● **Exercise goal**: Using the material below, tally each line with the string "Chodesh" and report only the total.

● **Records for this exercise**:
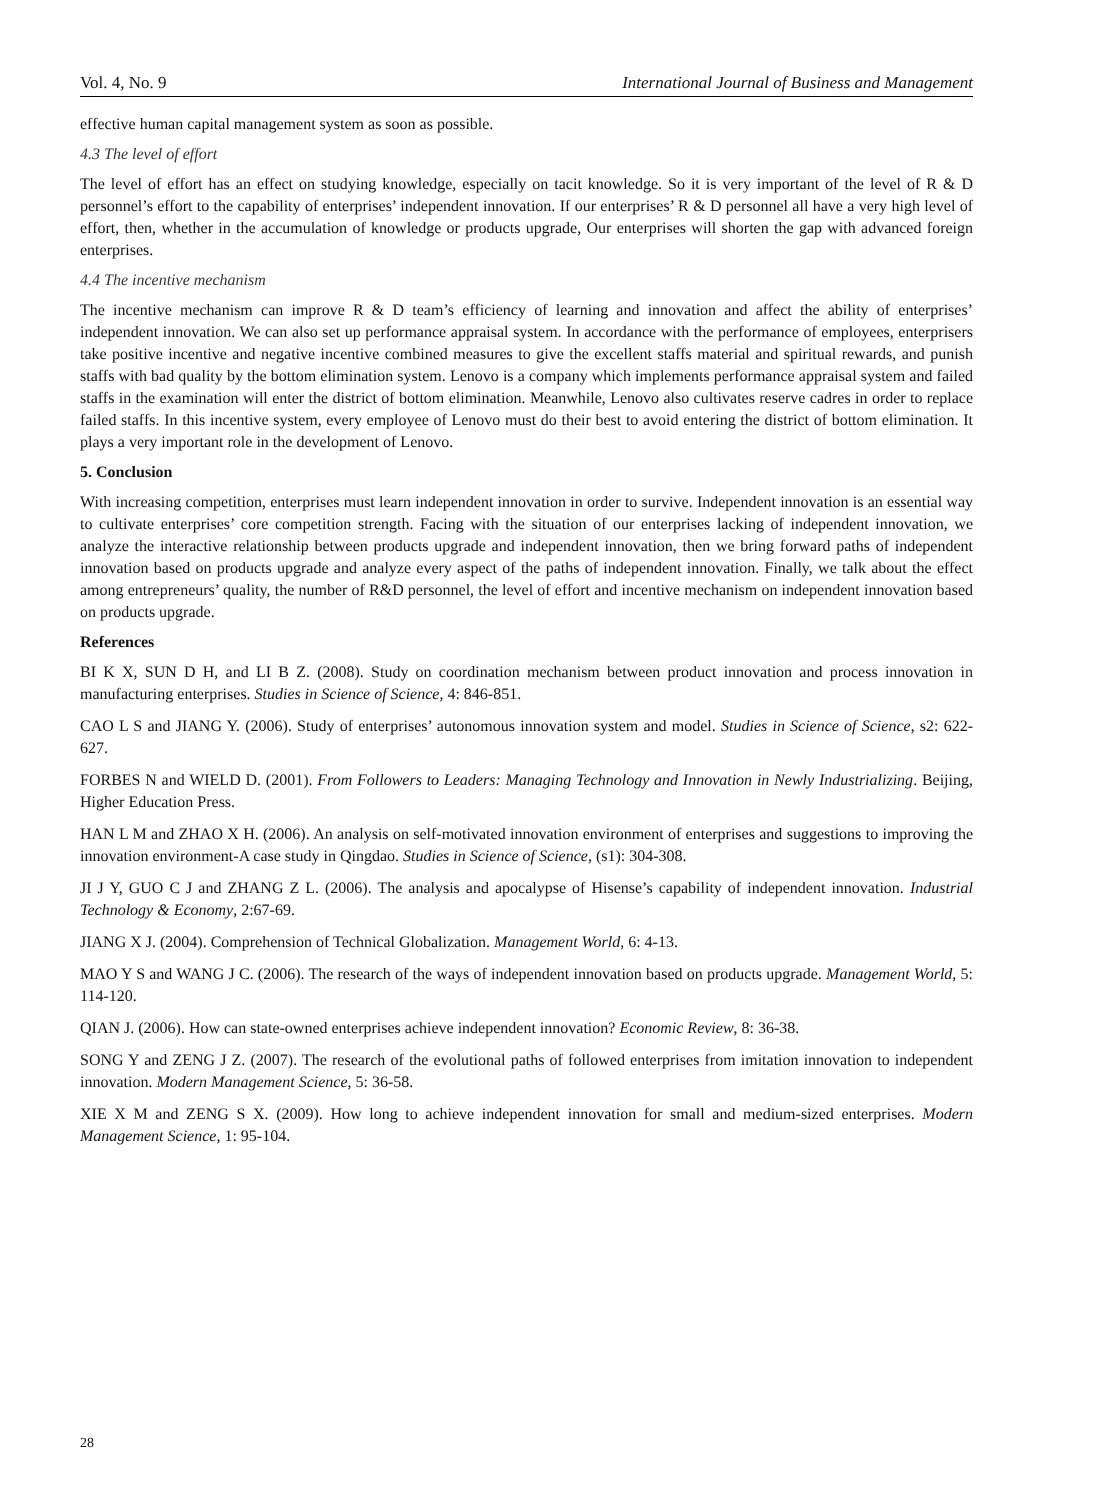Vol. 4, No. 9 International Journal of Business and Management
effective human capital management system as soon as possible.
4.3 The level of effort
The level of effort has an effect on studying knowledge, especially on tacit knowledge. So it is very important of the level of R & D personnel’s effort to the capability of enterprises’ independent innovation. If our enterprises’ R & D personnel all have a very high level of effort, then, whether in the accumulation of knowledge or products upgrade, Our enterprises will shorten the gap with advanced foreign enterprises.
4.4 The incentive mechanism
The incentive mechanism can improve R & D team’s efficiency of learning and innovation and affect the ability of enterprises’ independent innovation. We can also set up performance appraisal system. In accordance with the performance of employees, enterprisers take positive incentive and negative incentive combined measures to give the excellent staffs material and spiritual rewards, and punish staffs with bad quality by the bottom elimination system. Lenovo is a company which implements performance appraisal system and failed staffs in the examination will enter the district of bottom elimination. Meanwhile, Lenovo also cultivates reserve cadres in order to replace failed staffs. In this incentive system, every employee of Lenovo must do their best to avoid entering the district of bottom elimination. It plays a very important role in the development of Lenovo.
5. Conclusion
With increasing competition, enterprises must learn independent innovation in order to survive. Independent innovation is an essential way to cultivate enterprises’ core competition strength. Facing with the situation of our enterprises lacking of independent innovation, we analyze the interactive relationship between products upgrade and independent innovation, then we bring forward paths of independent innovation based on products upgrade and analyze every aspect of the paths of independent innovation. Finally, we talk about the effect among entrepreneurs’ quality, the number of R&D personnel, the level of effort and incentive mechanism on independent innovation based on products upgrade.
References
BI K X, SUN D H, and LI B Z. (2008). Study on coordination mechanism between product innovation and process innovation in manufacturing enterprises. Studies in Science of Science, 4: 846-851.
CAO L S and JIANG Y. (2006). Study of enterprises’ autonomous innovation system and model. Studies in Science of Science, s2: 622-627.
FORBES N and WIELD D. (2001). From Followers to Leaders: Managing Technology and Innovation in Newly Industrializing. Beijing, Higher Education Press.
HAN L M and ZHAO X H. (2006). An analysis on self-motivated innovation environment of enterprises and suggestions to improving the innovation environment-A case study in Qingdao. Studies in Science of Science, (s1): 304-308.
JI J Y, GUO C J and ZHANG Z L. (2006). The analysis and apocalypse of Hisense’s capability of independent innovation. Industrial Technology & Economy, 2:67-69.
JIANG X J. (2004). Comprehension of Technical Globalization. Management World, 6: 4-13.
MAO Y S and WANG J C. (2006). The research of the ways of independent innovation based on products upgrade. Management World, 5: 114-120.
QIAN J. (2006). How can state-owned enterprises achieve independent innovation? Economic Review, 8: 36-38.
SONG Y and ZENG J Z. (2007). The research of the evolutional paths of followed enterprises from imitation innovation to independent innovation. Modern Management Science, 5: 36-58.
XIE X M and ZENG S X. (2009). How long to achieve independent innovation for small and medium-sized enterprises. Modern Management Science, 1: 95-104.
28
* * *
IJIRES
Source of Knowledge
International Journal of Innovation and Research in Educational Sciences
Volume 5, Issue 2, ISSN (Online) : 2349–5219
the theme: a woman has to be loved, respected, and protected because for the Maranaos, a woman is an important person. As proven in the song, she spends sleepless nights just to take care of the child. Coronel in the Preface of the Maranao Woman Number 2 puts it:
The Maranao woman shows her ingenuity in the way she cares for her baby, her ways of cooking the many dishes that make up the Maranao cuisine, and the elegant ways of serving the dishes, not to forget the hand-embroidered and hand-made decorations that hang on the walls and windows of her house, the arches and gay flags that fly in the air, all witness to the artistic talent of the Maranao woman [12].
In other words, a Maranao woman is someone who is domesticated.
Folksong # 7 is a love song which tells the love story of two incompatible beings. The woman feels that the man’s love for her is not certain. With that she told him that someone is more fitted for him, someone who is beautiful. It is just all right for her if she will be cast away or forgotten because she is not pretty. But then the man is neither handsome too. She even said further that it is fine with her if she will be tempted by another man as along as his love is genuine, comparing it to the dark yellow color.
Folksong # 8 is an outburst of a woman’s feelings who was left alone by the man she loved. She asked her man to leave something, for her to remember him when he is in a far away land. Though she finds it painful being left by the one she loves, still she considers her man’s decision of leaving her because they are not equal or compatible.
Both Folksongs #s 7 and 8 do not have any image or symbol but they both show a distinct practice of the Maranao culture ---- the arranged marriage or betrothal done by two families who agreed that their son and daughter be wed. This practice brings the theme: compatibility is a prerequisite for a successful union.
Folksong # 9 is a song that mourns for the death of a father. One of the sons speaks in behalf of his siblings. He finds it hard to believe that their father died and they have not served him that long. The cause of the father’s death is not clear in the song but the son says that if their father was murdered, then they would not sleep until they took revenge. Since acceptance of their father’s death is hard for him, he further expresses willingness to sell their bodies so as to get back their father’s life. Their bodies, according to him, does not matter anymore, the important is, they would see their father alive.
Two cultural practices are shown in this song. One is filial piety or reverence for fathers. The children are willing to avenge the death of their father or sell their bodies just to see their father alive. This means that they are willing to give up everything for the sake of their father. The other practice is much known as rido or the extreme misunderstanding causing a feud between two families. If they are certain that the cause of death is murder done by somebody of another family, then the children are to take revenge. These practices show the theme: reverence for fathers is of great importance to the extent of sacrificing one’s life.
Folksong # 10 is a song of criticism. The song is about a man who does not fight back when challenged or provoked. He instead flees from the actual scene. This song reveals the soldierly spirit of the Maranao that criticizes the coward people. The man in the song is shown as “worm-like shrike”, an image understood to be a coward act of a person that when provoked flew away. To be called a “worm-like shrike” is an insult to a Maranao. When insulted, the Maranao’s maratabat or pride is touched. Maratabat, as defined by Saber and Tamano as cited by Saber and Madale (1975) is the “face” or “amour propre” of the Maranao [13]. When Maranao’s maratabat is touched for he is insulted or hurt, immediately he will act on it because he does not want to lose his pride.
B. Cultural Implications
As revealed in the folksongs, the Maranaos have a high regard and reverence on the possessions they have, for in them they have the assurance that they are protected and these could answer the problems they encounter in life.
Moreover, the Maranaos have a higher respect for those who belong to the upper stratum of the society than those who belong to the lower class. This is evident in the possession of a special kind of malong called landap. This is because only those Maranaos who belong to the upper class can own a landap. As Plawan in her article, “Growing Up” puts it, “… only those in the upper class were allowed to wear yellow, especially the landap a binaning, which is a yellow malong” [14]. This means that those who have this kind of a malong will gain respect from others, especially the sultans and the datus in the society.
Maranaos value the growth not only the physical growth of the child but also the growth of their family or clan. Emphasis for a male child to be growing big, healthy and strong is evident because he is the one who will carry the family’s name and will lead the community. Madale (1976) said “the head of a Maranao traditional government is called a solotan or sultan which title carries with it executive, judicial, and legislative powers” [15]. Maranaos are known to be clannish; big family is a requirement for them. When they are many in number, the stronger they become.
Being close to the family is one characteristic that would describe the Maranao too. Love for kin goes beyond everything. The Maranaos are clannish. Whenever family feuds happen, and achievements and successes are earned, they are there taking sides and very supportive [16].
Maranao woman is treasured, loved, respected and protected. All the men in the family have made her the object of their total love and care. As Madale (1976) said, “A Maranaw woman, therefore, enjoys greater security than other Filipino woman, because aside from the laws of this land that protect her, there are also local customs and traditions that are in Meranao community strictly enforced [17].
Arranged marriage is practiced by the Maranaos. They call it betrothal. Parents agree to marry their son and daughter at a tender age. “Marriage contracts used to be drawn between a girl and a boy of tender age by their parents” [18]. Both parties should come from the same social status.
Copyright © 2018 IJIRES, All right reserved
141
---
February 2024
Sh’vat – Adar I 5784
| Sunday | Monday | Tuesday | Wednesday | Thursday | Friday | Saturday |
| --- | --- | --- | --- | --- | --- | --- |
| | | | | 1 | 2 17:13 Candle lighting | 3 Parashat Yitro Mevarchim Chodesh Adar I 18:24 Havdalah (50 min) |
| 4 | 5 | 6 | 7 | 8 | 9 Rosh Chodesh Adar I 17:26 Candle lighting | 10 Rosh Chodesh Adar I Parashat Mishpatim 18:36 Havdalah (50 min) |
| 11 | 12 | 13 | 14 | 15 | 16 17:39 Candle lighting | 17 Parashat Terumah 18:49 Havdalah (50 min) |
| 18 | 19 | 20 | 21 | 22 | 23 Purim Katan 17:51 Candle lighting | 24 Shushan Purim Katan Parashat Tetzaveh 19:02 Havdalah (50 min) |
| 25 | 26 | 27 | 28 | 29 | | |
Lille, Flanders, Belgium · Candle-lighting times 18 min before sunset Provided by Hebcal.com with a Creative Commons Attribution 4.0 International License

● **Answer below**: 2